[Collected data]

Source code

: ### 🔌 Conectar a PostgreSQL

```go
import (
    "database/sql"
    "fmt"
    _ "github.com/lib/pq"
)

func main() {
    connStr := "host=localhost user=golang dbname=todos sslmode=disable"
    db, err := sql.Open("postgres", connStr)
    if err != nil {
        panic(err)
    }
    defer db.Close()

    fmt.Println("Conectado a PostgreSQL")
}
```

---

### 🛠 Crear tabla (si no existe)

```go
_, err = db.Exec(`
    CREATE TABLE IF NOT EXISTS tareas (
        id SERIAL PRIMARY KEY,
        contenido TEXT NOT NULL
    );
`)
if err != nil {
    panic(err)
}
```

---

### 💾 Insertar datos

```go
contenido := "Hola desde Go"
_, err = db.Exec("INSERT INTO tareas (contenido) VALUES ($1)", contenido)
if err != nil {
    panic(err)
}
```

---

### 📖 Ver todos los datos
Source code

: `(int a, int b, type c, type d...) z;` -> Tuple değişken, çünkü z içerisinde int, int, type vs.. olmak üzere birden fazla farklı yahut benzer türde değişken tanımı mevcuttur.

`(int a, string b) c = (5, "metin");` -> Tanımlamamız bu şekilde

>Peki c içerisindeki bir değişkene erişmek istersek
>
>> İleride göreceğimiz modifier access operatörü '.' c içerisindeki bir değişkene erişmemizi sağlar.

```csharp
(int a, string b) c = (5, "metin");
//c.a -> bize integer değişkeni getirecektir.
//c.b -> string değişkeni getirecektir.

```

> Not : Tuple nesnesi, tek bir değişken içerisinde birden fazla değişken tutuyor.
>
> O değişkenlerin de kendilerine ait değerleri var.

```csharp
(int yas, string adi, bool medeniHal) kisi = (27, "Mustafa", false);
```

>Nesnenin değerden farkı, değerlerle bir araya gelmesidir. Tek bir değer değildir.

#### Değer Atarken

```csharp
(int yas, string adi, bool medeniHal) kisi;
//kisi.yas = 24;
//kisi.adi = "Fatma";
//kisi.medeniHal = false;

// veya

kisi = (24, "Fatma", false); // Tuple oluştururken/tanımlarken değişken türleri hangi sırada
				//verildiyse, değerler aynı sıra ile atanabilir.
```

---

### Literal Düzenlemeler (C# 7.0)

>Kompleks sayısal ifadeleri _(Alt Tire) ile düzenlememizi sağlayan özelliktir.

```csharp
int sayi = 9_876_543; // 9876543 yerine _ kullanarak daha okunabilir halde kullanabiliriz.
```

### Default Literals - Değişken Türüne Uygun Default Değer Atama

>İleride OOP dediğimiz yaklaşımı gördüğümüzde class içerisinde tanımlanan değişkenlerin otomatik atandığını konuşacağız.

## EXERCISE REQUIREMENTS
For the word "değişkene", show every line of the entries that holds it.

## RESULT FOR THIS TASK
>Peki c içerisindeki bir değişkene erişmek istersek
>> İleride göreceğimiz modifier access operatörü '.' c içerisindeki bir değişkene erişmemizi sağlar.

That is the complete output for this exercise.